I think the number of components could be zero if complete single cylinder engines are bolted together end to end.

A two cylinder or three cylinder is no problem. Four inline gets a bit long but might be doable.

If this were easily done, we would have already seen it, right? So why do we not see it?

Let's talk four stroke singles. Firing frequency is 1/2 per rev, with pistons going up and down at 1 per rev. Crank natural frequency must be at least 1.5x max rotational speed in revs/sec to put resonance out of range. Given the size needed on the power end for carrying pulley and belt loads, crank natural frequency is probably pretty high...

Now couple three together and stick a prop on one end. The crankshaft torsional stiffness just became one-third as stiff, and both prime frequencies just tripled. Only one flywheel is needed and it can be lower mass because you have the prop serving as flywheel. With crank resonant frequency dropping to somewhere around SQRT(1/3) = 58% of what it was while primary and secondary frequencies tripled, you very well could have all kinds of resonance issues walk right down into the operating range. Then the crankcases also have to keep their resonant frequencies safely above firing frequencies, and yet they have the same problems with stiffness dropping to a third and input freq tripling.
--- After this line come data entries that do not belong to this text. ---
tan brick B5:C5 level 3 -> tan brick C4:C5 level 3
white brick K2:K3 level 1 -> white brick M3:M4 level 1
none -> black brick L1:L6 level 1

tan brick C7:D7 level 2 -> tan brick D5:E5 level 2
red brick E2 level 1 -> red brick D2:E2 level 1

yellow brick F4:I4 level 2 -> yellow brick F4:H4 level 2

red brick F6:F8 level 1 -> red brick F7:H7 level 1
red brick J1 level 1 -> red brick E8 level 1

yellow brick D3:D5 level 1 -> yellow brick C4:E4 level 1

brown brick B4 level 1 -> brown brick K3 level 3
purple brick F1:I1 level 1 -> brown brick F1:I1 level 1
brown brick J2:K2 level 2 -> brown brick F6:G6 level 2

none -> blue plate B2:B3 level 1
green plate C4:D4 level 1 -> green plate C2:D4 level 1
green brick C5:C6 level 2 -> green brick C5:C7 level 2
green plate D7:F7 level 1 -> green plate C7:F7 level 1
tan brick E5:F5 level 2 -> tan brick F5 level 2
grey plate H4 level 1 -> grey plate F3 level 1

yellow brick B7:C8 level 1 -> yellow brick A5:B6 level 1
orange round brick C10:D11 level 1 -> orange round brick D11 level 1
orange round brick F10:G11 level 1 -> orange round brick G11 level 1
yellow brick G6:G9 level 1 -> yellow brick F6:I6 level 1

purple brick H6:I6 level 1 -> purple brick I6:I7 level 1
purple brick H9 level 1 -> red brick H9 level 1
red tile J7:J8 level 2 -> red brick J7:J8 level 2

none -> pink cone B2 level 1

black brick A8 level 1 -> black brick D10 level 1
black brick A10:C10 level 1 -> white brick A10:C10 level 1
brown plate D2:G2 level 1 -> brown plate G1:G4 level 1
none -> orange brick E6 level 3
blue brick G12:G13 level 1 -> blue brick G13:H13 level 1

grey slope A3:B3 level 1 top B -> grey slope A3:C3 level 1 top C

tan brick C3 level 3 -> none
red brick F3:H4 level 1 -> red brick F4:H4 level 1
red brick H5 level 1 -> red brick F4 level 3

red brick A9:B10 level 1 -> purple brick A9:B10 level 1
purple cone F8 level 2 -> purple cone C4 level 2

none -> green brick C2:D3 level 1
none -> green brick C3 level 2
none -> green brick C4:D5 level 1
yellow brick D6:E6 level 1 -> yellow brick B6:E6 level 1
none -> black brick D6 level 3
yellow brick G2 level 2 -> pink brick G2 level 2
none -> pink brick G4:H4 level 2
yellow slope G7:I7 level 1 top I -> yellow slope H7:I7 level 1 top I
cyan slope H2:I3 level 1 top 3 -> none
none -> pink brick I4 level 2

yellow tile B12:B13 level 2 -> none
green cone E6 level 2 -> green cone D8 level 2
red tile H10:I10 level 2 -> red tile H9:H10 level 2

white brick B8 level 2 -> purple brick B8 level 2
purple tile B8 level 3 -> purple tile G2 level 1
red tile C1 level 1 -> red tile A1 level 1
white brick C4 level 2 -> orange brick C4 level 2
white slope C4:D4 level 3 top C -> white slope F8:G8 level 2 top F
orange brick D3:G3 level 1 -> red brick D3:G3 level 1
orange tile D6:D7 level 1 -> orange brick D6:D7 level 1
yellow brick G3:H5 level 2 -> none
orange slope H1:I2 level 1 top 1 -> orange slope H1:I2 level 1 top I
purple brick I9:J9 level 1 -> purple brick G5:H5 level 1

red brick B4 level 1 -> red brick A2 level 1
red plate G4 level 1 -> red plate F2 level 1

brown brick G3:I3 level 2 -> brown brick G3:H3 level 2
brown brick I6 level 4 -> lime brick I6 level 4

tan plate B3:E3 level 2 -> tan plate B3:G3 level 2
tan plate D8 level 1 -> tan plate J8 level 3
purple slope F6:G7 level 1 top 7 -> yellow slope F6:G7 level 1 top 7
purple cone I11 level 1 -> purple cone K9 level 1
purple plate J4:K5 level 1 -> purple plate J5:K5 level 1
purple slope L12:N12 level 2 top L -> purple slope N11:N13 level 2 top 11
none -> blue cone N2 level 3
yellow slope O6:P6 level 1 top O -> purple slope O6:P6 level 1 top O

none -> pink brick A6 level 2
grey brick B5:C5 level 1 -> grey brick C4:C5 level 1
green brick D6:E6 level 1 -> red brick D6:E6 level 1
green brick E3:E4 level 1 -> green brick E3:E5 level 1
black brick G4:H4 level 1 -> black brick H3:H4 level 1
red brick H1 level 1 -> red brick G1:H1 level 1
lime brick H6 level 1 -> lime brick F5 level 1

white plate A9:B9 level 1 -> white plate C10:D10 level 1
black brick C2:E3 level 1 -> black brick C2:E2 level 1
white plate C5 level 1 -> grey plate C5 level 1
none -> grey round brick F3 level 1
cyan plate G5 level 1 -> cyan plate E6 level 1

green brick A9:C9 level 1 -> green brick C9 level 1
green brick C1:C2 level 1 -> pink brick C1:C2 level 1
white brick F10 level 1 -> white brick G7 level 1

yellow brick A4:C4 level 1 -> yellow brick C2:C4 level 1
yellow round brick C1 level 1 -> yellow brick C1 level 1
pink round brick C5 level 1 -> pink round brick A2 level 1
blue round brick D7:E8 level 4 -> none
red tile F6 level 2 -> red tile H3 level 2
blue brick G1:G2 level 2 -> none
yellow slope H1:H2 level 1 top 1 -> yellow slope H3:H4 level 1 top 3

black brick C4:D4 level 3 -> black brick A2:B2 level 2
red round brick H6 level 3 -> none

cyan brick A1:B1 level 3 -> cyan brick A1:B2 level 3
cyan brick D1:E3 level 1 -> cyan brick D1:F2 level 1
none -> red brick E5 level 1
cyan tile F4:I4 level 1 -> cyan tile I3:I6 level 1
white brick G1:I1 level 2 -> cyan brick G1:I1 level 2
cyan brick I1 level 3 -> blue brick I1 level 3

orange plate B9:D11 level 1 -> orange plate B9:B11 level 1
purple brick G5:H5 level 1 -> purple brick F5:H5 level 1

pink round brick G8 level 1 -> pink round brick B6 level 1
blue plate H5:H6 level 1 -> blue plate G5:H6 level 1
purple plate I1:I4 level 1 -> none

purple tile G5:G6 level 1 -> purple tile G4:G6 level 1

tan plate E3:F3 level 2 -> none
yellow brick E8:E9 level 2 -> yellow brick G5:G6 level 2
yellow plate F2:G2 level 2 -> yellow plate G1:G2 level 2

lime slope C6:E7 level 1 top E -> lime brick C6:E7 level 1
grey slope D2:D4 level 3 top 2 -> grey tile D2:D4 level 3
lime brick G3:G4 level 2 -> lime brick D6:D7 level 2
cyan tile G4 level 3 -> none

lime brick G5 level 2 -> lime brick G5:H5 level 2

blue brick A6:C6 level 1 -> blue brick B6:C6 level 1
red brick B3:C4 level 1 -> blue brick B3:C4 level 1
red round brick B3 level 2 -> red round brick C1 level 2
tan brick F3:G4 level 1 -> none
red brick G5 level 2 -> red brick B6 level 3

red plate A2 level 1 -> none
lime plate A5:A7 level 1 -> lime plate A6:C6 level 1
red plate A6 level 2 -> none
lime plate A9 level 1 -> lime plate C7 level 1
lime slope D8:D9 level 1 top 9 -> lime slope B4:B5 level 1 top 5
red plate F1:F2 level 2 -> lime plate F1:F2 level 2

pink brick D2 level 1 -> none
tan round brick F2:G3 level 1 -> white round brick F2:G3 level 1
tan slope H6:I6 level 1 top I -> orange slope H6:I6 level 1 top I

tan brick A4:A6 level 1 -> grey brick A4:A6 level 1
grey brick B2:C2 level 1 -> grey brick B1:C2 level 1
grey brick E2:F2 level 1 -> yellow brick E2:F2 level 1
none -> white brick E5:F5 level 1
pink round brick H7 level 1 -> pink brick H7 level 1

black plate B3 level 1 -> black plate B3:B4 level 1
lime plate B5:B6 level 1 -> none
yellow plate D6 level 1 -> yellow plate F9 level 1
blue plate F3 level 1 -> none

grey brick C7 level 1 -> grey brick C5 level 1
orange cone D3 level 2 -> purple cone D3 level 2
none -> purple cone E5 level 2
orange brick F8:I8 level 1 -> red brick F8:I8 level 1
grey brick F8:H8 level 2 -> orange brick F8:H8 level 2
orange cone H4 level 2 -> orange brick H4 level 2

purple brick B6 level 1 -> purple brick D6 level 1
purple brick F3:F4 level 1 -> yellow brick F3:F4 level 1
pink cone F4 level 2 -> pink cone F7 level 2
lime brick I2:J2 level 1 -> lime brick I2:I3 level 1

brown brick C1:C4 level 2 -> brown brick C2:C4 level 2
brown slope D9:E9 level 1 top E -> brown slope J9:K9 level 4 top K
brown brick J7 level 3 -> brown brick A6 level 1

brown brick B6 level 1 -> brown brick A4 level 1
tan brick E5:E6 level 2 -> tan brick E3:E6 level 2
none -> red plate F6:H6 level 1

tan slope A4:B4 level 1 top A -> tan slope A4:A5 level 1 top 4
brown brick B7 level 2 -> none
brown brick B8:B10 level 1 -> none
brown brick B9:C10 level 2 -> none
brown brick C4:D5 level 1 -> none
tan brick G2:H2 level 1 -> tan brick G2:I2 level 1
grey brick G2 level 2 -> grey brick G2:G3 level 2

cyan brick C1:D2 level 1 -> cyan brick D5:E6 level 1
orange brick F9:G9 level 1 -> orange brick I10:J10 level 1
Then there is the whole issue of coupling one end of the existing crank to the other end of another crank. Coupling methods for the cranks and for the cases would each be pretty tough to solve.

In total, UGH.

This is why when engine builders talk about using more cylinders, they build shorter thicker cranks and shorter crankcases and shove the cylinders as close to each other as they can. For instance, the Porsche 917 engine, a 4.5l flat 12 is not just two 2.25l flat 6's. The Porsche 6's are boxers, each cylinder has its own crank throw with each opposed pair of pistons going out and in together. The 917 dispensed with that, with six throws to make the crank stiffer. These efforts make the crank natural frequency high enough to avoid resonance without it getting really beefy and heavy. What about yaw axis vibe from each pair of pistons both going the same direction that way? Well, the crankshaft front and back halves are mirror images of each other, so the cases have to stand the moments, but those forces are all internal to the crank case.

In multi-engine helos, they do not couple the engines together, they run an input to the gear box for each engine with a one-way clutch, among other things.

Now none of this is to say you could not do it, but there are a peck of challenges to making it all work.